Мы ничуть не жалеем о том, что приходится умирать, ведь мы же умираем за идею, и если жалеем, то единственно о том, что пришлось погибнуть почти только для позора умирающего монархизма, а не ради чего-то лучшего, и что перед смертью не сделаем того, что хотели. Желаю вам, дорогие, умереть производительнее нас. Это самое лучшее пожелание, которое мы можем вам сделать, да еще: не тратьте даром вашей дорогой крови! и то — всё берут и берут…
…Мы не сомневаемся в том, что ваша деятельность теперь будет направлена в одну сторону. Если б даже вы и не написали об этом, то мы и сами могли бы это вынести. Ни за что более, по-нашему, партия физически не может взяться. Но для того, чтобы серьезно провести дело террора, вам необходимы люди и средства… (следовали практические указания. — Р.Б.).
Больше, кажется, нечего писать о делах. Так и рвешься броситься в теорию — да руки коротки… и торопишься, и все такое прочее.

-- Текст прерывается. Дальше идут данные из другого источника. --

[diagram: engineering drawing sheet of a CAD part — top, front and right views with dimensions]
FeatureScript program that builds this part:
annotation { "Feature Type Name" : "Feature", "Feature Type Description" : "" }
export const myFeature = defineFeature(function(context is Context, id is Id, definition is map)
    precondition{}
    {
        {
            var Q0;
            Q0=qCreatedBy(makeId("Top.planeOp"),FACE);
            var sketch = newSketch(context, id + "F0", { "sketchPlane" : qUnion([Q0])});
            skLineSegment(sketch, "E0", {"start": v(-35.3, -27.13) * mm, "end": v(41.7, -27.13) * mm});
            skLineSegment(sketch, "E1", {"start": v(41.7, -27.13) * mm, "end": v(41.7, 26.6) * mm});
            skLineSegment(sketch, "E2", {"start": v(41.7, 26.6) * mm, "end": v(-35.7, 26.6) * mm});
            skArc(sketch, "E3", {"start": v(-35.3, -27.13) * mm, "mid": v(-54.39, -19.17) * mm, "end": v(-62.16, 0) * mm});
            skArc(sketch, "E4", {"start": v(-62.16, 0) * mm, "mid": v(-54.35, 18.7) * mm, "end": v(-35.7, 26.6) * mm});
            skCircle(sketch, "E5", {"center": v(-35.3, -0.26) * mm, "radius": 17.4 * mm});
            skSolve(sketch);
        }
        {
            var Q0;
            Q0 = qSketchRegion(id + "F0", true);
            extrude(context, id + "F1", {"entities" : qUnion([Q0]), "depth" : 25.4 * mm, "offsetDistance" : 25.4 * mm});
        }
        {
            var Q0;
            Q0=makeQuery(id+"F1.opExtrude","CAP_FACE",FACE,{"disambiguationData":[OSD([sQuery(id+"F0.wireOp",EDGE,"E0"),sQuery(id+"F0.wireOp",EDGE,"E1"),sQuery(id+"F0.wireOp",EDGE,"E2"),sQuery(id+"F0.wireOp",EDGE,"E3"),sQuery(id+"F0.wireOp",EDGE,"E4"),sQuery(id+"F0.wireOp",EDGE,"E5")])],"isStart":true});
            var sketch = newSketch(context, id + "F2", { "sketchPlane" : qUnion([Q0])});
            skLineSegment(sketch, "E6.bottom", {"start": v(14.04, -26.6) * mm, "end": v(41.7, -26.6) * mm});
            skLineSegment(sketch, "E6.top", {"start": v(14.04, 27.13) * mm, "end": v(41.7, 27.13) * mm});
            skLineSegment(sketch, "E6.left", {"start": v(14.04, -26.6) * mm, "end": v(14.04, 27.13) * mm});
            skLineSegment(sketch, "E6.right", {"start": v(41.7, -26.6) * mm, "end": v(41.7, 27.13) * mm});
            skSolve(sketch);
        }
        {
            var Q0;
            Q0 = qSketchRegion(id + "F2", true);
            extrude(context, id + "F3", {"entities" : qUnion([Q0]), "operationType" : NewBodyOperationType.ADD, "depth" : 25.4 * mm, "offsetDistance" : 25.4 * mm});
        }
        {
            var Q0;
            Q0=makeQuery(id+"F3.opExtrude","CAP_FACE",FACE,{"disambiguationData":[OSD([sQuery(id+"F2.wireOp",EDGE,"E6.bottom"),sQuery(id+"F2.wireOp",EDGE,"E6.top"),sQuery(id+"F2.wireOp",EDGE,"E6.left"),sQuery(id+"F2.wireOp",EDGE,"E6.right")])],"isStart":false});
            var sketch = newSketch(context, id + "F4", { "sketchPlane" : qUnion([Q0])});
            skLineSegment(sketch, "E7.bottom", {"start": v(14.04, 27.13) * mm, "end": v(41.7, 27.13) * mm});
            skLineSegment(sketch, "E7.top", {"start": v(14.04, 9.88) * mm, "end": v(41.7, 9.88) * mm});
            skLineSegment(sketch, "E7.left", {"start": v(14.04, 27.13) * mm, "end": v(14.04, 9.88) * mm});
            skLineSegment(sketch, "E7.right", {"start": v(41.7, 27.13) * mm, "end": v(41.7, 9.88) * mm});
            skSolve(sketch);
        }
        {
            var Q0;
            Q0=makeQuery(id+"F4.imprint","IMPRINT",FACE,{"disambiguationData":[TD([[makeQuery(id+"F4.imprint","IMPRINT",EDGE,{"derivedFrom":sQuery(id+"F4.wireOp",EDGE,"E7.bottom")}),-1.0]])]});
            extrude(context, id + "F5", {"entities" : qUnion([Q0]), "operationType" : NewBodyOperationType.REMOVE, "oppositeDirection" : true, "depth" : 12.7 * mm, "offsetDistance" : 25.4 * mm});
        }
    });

Дай же вам Бог, братья, всякого успеха! Это единственное наше желание перед смертью. А что вы умрете и, быть может, очень скоро, и умрете с не меньшей беззаветностью, чем мы — в этом мы ничуть не сомневаемся. Наше дело не может никогда погибнуть — эта-то уверенность и заставляет нас с таким презрением относиться к вопросу о смерти. Лишь бы жили вы, а если уж придется вам умирать, то умерли бы производительнее нас. Прощайте и прощайте!..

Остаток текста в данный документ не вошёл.